(Excerpts from a dataset)
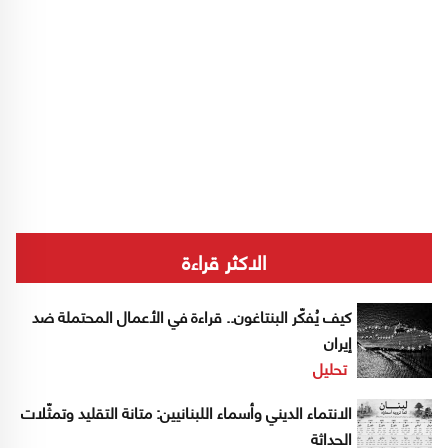
الاكثر قراءة
كيف يُفكّر البنتاغون.. قراءة في الأعمال المحتملة ضد
إيران
تحليل
الانتماء الديني وأسماء اللبنانيين: متانة التقليد وتمثّلات
الحداثة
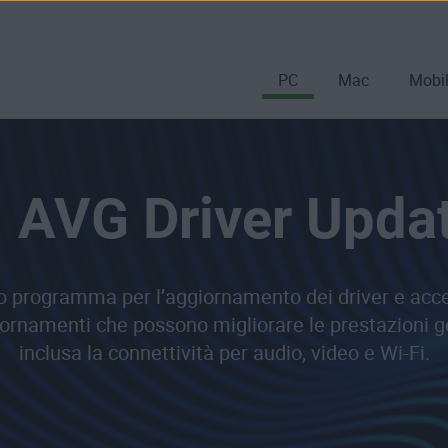
PC
Mac
Mobi
AVG Driver Upda
ro programma per l’aggiornamento dei driver e acc
iornamenti che possono migliorare le prestazioni g
inclusa la connettività per audio, video e Wi-Fi.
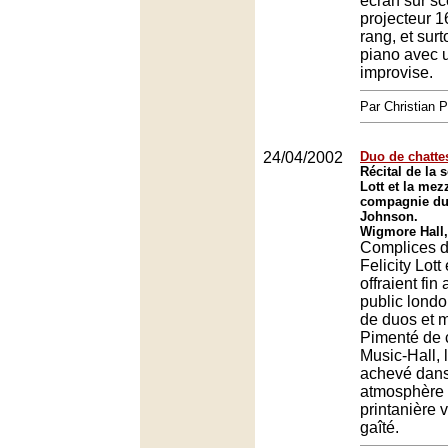
écran sur sc
projecteur 
rang, et surt
piano avec 
improvise.
Par Christian
24/04/2002
Duo de chatte
Récital de la 
Lott et la me
compagnie du
Johnson.
Wigmore Hall
Complices d
Felicity Lot
offraient fin 
public londo
de duos et 
Pimenté de 
Music-Hall, l
achevé dan
atmosphère 
printanière 
gaîté.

**Brief:** Rewrite the lines above with "Wigmore Hall" changed to "Salle Wigmore" and everything else kept the same. Leave the pictures out.

**Written solution:**
الاكثر قراءة
كيف يُفكّر البنتاغون.. قراءة في الأعمال المحتملة ضد
إيران
تحليل
الانتماء الديني وأسماء اللبنانيين: متانة التقليد وتمثّلات
الحداثة
PC
Mac
Mobi
AVG Driver Upda
ro programma per l’aggiornamento dei driver e acc
iornamenti che possono migliorare le prestazioni g
inclusa la connettività per audio, video e Wi-Fi.
écran sur sc
projecteur 
rang, et surt
piano avec 
improvise.
Par Christian
24/04/2002
Duo de chatte
Récital de la 
Lott et la me
compagnie du
Johnson.
Salle Wigmore
Complices d
Felicity Lot
offraient fin 
public londo
de duos et 
Pimenté de 
Music-Hall, l
achevé dan
atmosphère 
printanière 
gaîté.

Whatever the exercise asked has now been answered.